Monday, February 10, 2014

Guided by Voices - The Grand Hour EP

Guided by Voices – The Grand Hour EP
Scat, 1993
Acquired: Love Garden, Used, 2014
Price: $12
 
In college, I spent way more money than I should have on records. This sad fact is the reason this blog exists. In recent years, I’ve learned a great deal about self control and my record buying has been almost exclusively to buying records at work with my employee discount, and even then nothing over $10. Still, it’s incredibly dangerous walking into Love Garden with a wad of birthday cash in my wallet, and when GBV records show up, well, the money is as good as spent as GBV records are my kryptonite.

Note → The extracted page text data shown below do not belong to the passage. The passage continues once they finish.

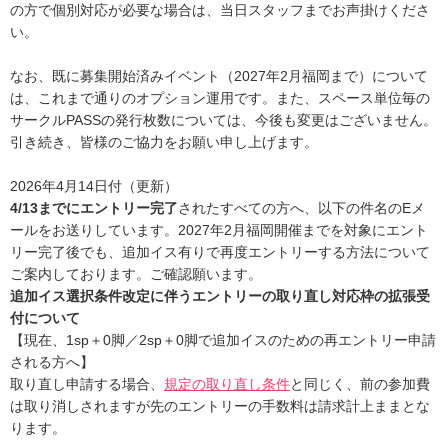
の方で個別対応が必要な場合は、当日スタッフまでお声掛けくださ
い。
なお、既に募集開始済みイベント（2027年2月福岡まで）について
は、これまで通りのオプション運用です。また、スペース単位毎の
サークルPASSの発行枚数については、今後も変更はございません。
引き続き、皆様のご協力をお願い申し上げます。
2026年4月14日付（更新）
4/13までにエントリー完了
されたすべての方へ、以下の件名のEメ
ールをお送りしています。2027年2月福岡開催までを対象にエント
リー完了後でも、追加イス有りで再度エントリーする方法について
ご案内しております。ご確認願います。
追加イス選択条件改定に伴うエントリーの取り直し対応枠の拡張受
付について
【現在、1sp＋0脚／2sp＋0脚で追加イスのための再エントリー申請
される方へ】
取り直し申請する場合、
規定の取り直し条件
と同じく、前の参加費
は取り消しされますが先のエントリーの手数料は請求計上ままとな
ります。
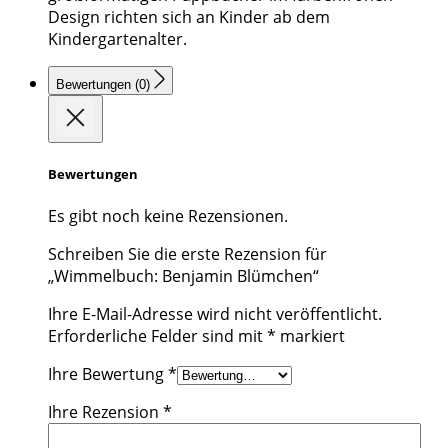
Design richten sich an Kinder ab dem
Kindergartenalter.
Bewertungen (0)
Bewertungen
Es gibt noch keine Rezensionen.
Schreiben Sie die erste Rezension für
„Wimmelbuch: Benjamin Blümchen“
Ihre E-Mail-Adresse wird nicht veröffentlicht.
Erforderliche Felder sind mit
*
markiert
Ihre Bewertung
*
Ihre Rezension
*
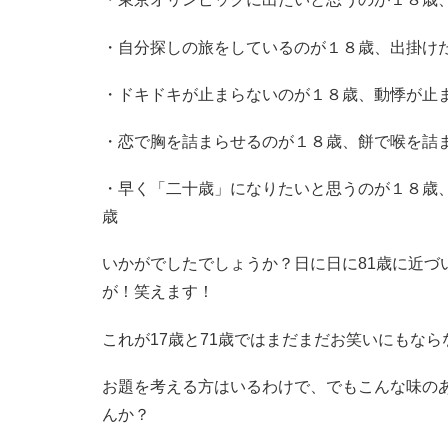
・自分探しの旅をしているのが１８歳、出掛け
・ドキドキが止まらないのが１８歳、動悸が止
・恋で胸を詰まらせるのが１８歳、餅で喉を詰
・早く「二十歳」になりたいと思うのが１８歳
歳
いかがでしたでしょうか？日に日に81歳に近づ
が！笑えます！
これが17歳と71歳ではまだまだお笑いにもな
お題を考える方はいるわけで、でもこんな味の
んか？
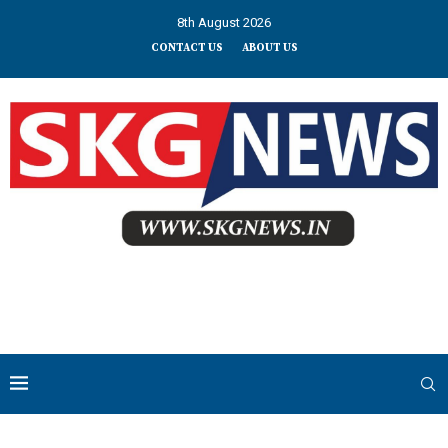
8th August 2026
CONTACT US
ABOUT US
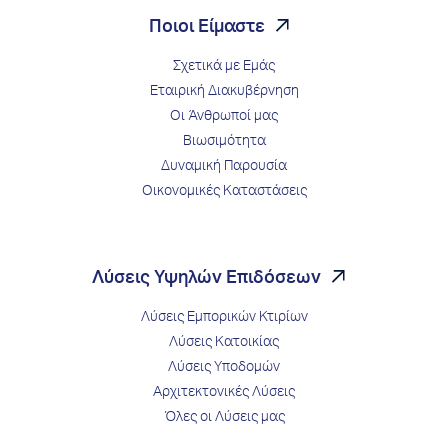
Ποιοι Είμαστε
Σχετικά με Εμάς
Εταιρική Διακυβέρνηση
Οι Άνθρωποί μας
Βιωσιμότητα
Δυναμική Παρουσία
Οικονομικές Καταστάσεις
Λύσεις Υψηλών Επιδόσεων
Λύσεις Εμπορικών Κτιρίων
Λύσεις Κατοικίας
Λύσεις Υποδομών
Αρχιτεκτονικές Λύσεις
Όλες οι Λύσεις μας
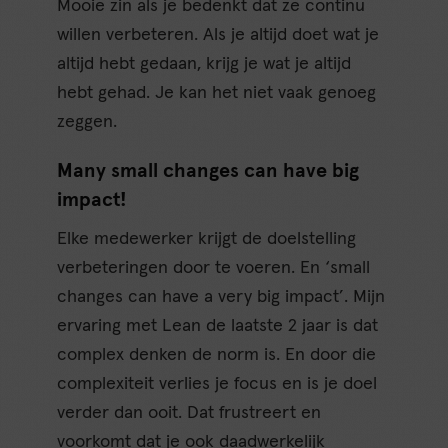
Mooie zin als je bedenkt dat ze continu
willen verbeteren. Als je altijd doet wat je
altijd hebt gedaan, krijg je wat je altijd
hebt gehad. Je kan het niet vaak genoeg
zeggen.
Many small changes can have big
impact!
Elke medewerker krijgt de doelstelling
verbeteringen door te voeren. En ‘small
changes can have a very big impact’. Mijn
ervaring met Lean de laatste 2 jaar is dat
complex denken de norm is. En door die
complexiteit verlies je focus en is je doel
verder dan ooit. Dat frustreert en
voorkomt dat je ook daadwerkelijk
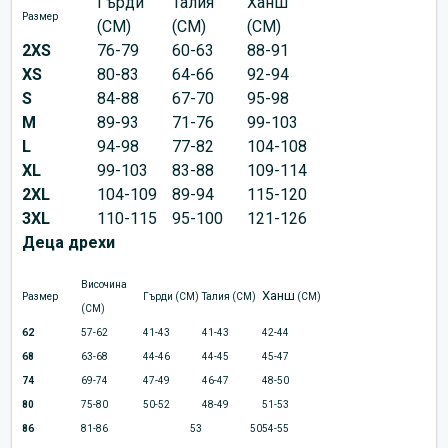
Гърди
Талия
Ханш
Размер
(CM)
(CM)
(CM)
2XS
76-79
60-63
88-91
XS
80-83
64-66
92-94
S
84-88
67-70
95-98
M
89-93
71-76
99-103
L
94-98
77-82
104-108
XL
99-103
83-88
109-114
2XL
104-109
89-94
115-120
3XL
110-115
95-100
121-126
Деца дрехи
Височина
Ханш
Размер
Гърди (CM)
Талия (CM)
(CM)
(CM)
62
57-62
41-43
41-43
42-44
68
63-68
44-46
44-45
45-47
74
69-74
47-49
46-47
48-50
80
75-80
50-52
48-49
51-53
86
81-86
53
50
54-55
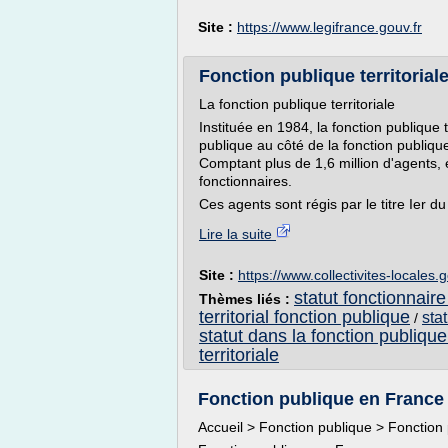
Site :
https://www.legifrance.gouv.fr
Fonction publique territoriale
La fonction publique territoriale
Instituée en 1984, la fonction publique t
publique au côté de la fonction publique 
Comptant plus de 1,6 million d'agents, 
fonctionnaires.
Ces agents sont régis par le titre Ier du
Lire la suite
Site :
https://www.collectivites-locales.g
statut fonctionnaire
Thèmes liés :
territorial fonction publique
sta
/
statut dans la fonction publique 
territoriale
Fonction publique en France |
Accueil > Fonction publique > Fonction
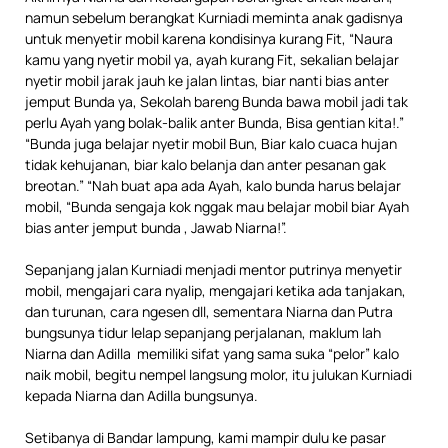
namun sebelum berangkat Kurniadi meminta anak gadisnya
untuk menyetir mobil karena kondisinya kurang Fit, “Naura
kamu yang nyetir mobil ya, ayah kurang Fit, sekalian belajar
nyetir mobil jarak jauh ke jalan lintas, biar nanti bias anter
jemput Bunda ya, Sekolah bareng Bunda bawa mobil jadi tak
perlu Ayah yang bolak-balik anter Bunda, Bisa gentian kita!.”
“Bunda juga belajar nyetir mobil Bun, Biar kalo cuaca hujan
tidak kehujanan, biar kalo belanja dan anter pesanan gak
breotan.” “Nah buat apa ada Ayah, kalo bunda harus belajar
mobil, “Bunda sengaja kok nggak mau belajar mobil biar Ayah
bias anter jemput bunda , Jawab Niarna!”.
Sepanjang jalan Kurniadi menjadi mentor putrinya menyetir
mobil, mengajari cara nyalip, mengajari ketika ada tanjakan,
dan turunan, cara ngesen dll, sementara Niarna dan Putra
bungsunya tidur lelap sepanjang perjalanan, maklum lah
Niarna dan Adilla memiliki sifat yang sama suka “pelor” kalo
naik mobil, begitu nempel langsung molor, itu julukan Kurniadi
kepada Niarna dan Adilla bungsunya.
Setibanya di Bandar lampung, kami mampir dulu ke pasar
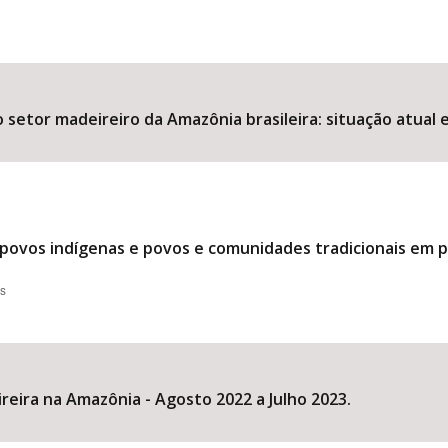
 setor madeireiro da Amazônia brasileira: situação atual 
 povos indígenas e povos e comunidades tradicionais em 
es
ira na Amazônia - Agosto 2022 a Julho 2023.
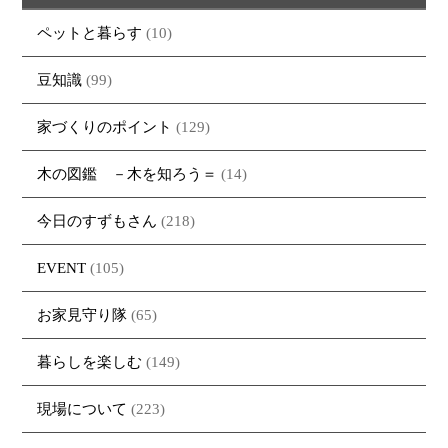
ペットと暮らす
(10)
豆知識
(99)
家づくりのポイント
(129)
木の図鑑 －木を知ろう＝
(14)
今日のすずもさん
(218)
EVENT
(105)
お家見守り隊
(65)
暮らしを楽しむ
(149)
現場について
(223)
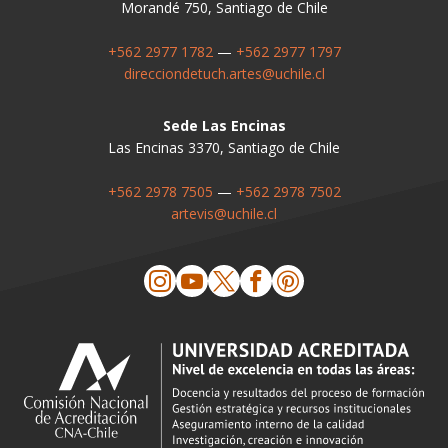
Morandé 750, Santiago de Chile
+562 2977 1782
—
+562 2977 1797
direcciondetuch.artes@uchile.cl
Sede Las Encinas
Las Encinas 3370, Santiago de Chile
+562 2978 7505
—
+562 2978 7502
artevis@uchile.cl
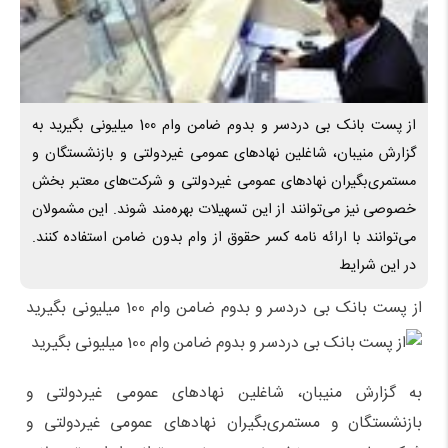
از پست بانک بی دردسر و بدوم ضامن وام 100 میلیونی بگیرید به
گزارش منیبان، شاغلین نهادهای عمومی غیردولتی و بازنشستگان و
مستمری‌بگیران نهادهای عمومی غیردولتی و شرکت‌های معتبر بخش
خصوصی نیز می‌توانند از این تسهیلات بهره‌مند شوند. این مشمولان
می‌توانند با ارائه نامه کسر حقوق از وام بدون ضامن استفاده کنند.
در این شرایط
از پست بانک بی دردسر و بدوم ضامن وام 100 میلیونی بگیرید
به گزارش منیبان، شاغلین نهادهای عمومی غیردولتی و
بازنشستگان و مستمری‌بگیران نهادهای عمومی غیردولتی و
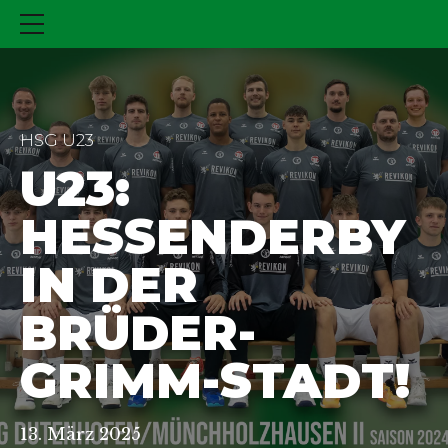
HSG U23
U23:
HESSENDERBY
IN DER
BRÜDER-
GRIMM-STADT!
13. März 2025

The only thing other than books that I truly enjoy collecting. The Grand Hour EP was impossible to pass up, not only because of its importance in GBV’s discography (it’s not really that masterful of a record, but it almost directly precedes Bee Thousand and Alien Lanes and contains those albums’ title tracks and the 7”s weirdness is almost like a preamble to two of the greatest albums ever recorded by anyone ever) but because it has “Shocker in Gloomtown.” The song was amazingly popularized by the Breeders, but the GBV original crams an obscene amount of punch into its brisk minute-and-a-half long frame that the track positively explodes. It is infinitely replayable, and usually finds its way into the first five tracks on every GBV mix I make for the uninitiated. Outside of “Shocker in Gloomtown,” the EP is full of weirdness. A five-second snippet of the guitar line from “Hot Freaks” opens the second side and is followed by Tobin Sprout’s brief and gorgeous “Off the Floor,” which is polluted by Bob Pollard wailing and some skronky guitars in the not-so-distant background. “Break Even” nails down GBV’s knack for mid-song stylistic change by morphing a heavy stomper into a lovely acoustic interlude before turning up the heat again. The whole affair is a slice of wonderful weird.